How Australians Are Accessing Medical Cannabis

Australian drug survey - medical cannabis

A recently released survey report states just 3.9% of Australians who used cannabis for medical purposes obtained it by prescription.

The Australian Government’s National Drug Strategy Household Survey has been conducted every 2 to 3 years since the first survey in 1985. In the 2019 survey, 2 new questions were included relating to the medical use of cannabis, which were:

  • Have you used Marijuana/Cannabis for medical purposes in the last 12 months?
  • Was the medical Marijuana/Cannabis prescribed by a doctor?

The report states 6.8% of those surveyed who used cannabis only used it for medical purposes. Just 1.8% always had it prescribed and 2.1% sometimes had it prescribed.

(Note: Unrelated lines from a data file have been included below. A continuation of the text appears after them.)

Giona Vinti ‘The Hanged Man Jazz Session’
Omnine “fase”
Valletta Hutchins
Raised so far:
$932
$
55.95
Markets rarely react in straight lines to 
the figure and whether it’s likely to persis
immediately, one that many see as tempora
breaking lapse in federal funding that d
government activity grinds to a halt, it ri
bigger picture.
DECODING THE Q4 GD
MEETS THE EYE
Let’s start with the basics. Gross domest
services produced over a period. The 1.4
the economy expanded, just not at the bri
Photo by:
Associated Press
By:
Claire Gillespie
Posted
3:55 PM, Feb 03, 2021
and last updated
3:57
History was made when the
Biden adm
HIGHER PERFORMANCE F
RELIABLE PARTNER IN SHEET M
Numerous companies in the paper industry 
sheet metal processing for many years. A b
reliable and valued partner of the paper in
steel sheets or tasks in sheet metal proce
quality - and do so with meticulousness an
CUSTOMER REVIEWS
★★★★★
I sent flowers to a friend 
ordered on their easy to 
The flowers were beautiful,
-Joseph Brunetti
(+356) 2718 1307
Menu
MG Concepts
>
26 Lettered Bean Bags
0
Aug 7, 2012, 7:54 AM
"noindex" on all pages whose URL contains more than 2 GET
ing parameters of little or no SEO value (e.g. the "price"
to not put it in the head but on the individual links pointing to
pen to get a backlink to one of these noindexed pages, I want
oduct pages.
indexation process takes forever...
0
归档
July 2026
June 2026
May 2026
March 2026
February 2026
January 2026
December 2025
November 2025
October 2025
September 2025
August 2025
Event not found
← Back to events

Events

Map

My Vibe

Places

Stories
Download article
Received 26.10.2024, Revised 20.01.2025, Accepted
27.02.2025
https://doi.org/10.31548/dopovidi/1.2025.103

Of those using cannabis medicinally, around half of this group had chronic pain. Older people were more likely than younger Australians to use cannabis only for medical purposes, with those aged 60 and over most likely to use cannabis for medical reasons only, while those in their 20s were least likely to.

People who used cannabis only for medical purposes were more likely to use oil (23% compared with 4.5% of those using it for non‑medical purposes) and much less likely to use leaf/flower (27% compared with 51%).

In terms of sourcing for medicinal use, 51% usually obtained it from a friend, 22% from a dealer and 7.3% grew it themselves.

A related fact sheet from the survey can be found here.

Last month we mentioned another study – Cannabis As Medicine Survey (CAMS:18), which was conducted by researchers at the University of Sydney between September 2018 and March last year. It found just 2.7 per cent were accessing legal products.

Commenting on the findings, report co-author and academic director of the Lambert Initiative for Cannabinoid Therapeutics Professor Iain McGregor said Australia needs to accelerate change in its approach to medical cannabis, including allowing for over-the-counter access to CBD (cannabidiol – a non-intoxicating cannabinoid).

That is a real possibility with the Therapeutic Goods Administration (TGA) recently considering proposed amendments to the Poisons Standard that would result in cannabidiol available as a pharmacy-only medication without a prescription. The decision was made in June, but won’t be made public until September.